Selling your small business can be a challenge, particularly when you’re a service-oriented company. When your company is built on process rather than product, it can be hard to find a way to sell the ideas and procedures that have made your business a success.
If you’re the owner or founder of an SMB and you’re looking to sell your company, you should consider how automation can transform your processes into a more tangible asset and make your business more appealing to potential buyers.
In this post, we’ll show you how automated workflows and an accompanying Process Playbook can become a valuable tool for anyone seeking to sell their company.
What Buyers Want to See in a Company
While there are many different potential motivations that can drive acquisition, let’s focus on buyers who intend to keep running the company that they acquire.
Ultimately, the new owner will want to replicate the success that you’ve had while running the company. They’ll want to move in some of their own staff and pick up right where you left off with your customers or clients, selling the same things and bringing in the same revenue.
How can you convince a prospective buyer that they’ll have everything they need after the ownership transition? How can you show them that you have the formula to success laid out and ready for them to follow?
One way to create a compelling and practical “business bible” is through workflow automation.
Workflow Automation
Workflow Automation is a method of identifying the robotic tasks in your company’s day-to-day work and partially or fully automating them.
At XRay, we’ve found that the most common robotic tasks in a modern office typically consist of simply moving data from one piece of software to another: filling in a report in one app with stats from another, logging a recent project update, or setting the status on a lead after a sales call.
Tasks that essentially amount to copying and pasting data are not worth your time or your team’s, and are the first tasks that we automate with our members. Automating those tasks creates more time and better prepares you for the work that really is worthy of your attention.

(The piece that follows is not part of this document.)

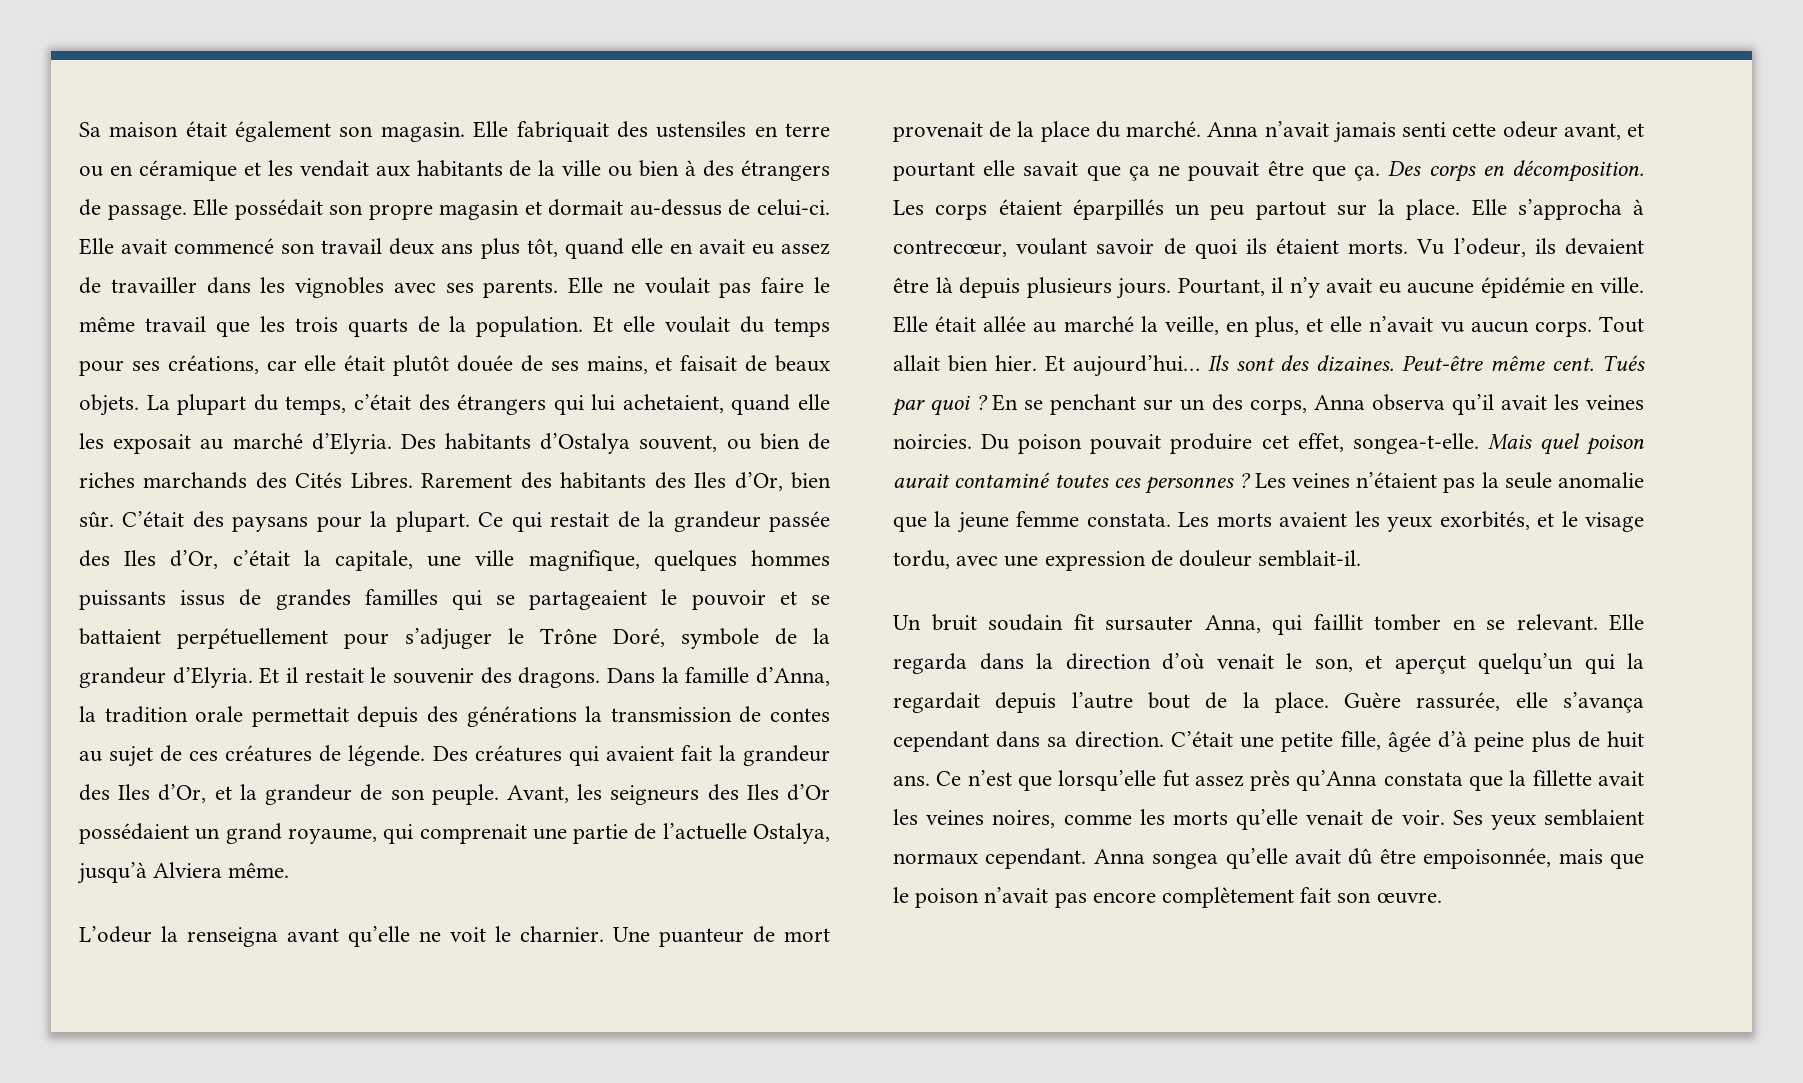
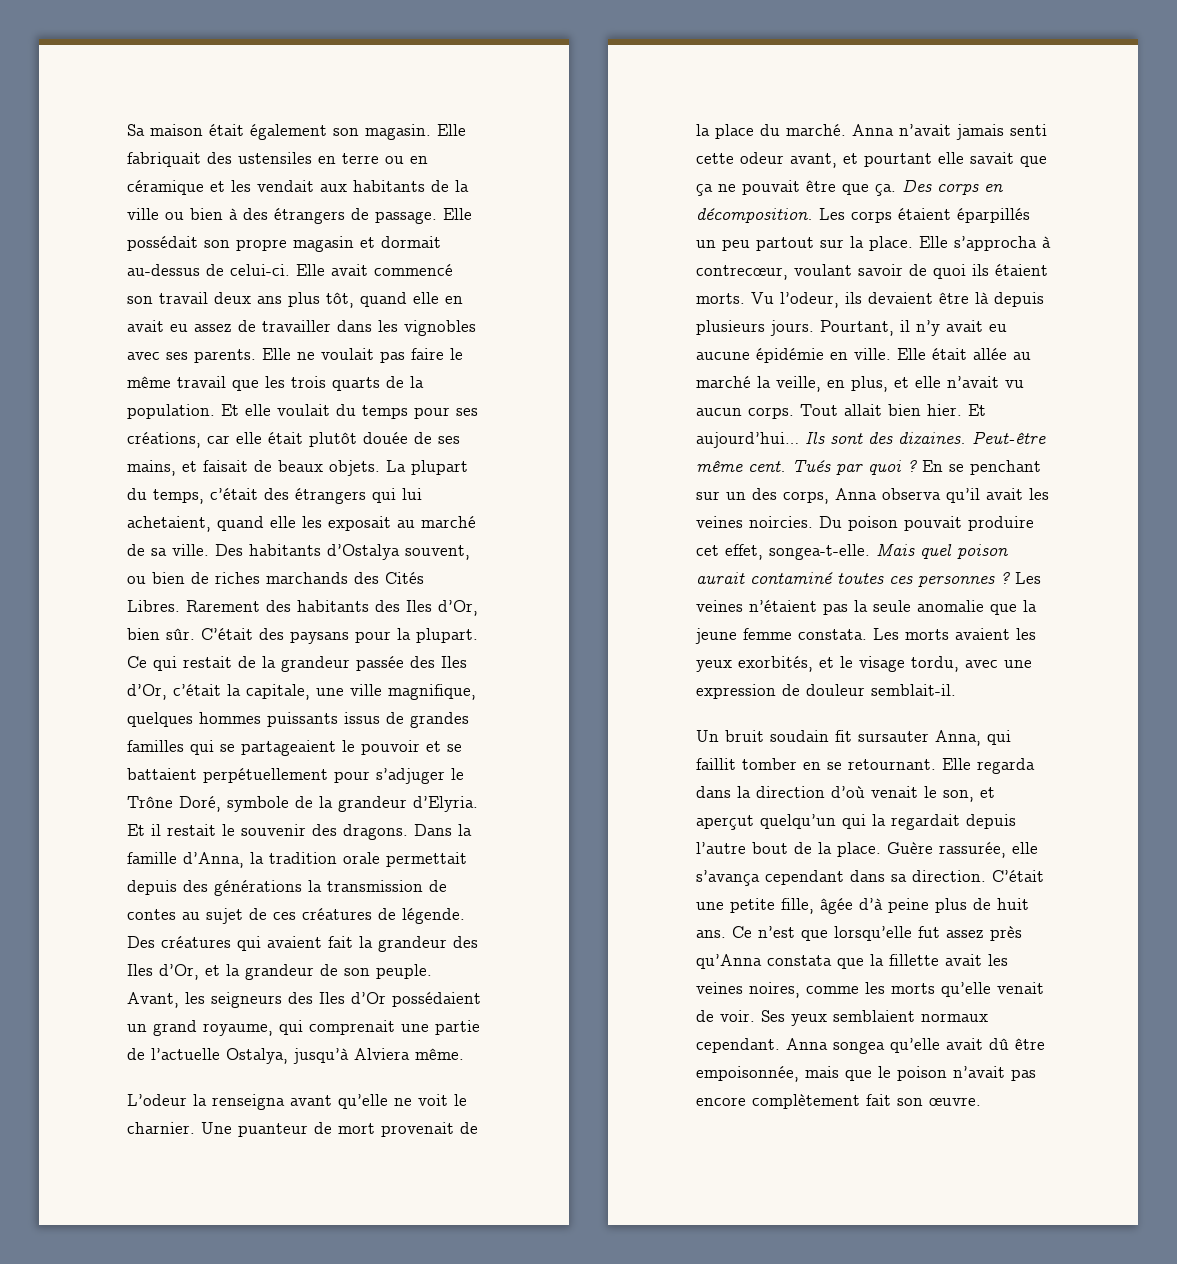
[311,433,392,454] d’Elyria. -> [127,544,209,556] de sa ville.
[1516,614,1598,630] relevant. -> [848,759,936,770] retournant.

When your new leads are mostly handled through automated, templated emails, that gives your sales team more time to interact with the fringe cases, and more time to prepare for the particularly important details.
Automations are a great asset for your business to have when you’re hoping for a liquidity event, as the new owner can assume control of the automations just as they would with a proprietary app or website.
But to really make the case for continuity (and to get the most out of your automations while you’re still in charge), you’ll want to have each automation documented in a Process Playbook.
The Process Playbook: a Guide to Repeatable Success
A Process Playbook is a set of documentation that explains how to accurately and consistently execute any process that you regularly conduct at your business.
Whenever we build an automation for our members or for our internal use, we create another page in the Process Playbook to reflect it. Each page explains what the automation is for, how to use it, where to find any relevant resources, and what manual steps need to take place before or after the automation happens.
As we build more automations for a member, their Playbook essentially becomes a thorough user’s manual on how to operate their business. A document like that is extremely useful whenever you’re hiring new team members, and can be a great asset to show to any potential buyers.
If you think of your business and any staff who will stay on after the transition as the ingredients for success at your organization, then the Process Playbook is the recipe on how to put it all together.
Showing a prospective buyer just a few select pages from your Playbook will go a long way towards reassuring them that they’ll be able to replicate your actions even when you’re no longer the one steering the ship. It simplifies each process into an easily understood set of actions and information that they can put into practice and refine on their own as they get some experience.
Automating to Support Your Exit Strategy
Selling a company is never an easy thing. Finding a buyer, agreeing on terms, and handing off a business that you’ve devoted so much hard work to is a challenge for any entrepreneur.
Automating your workflows when you’re looking to sell your company might seem counterintuitive, but with the right documentation, it’s actually a great way to package your processes as a valuable asset for prospective buyers.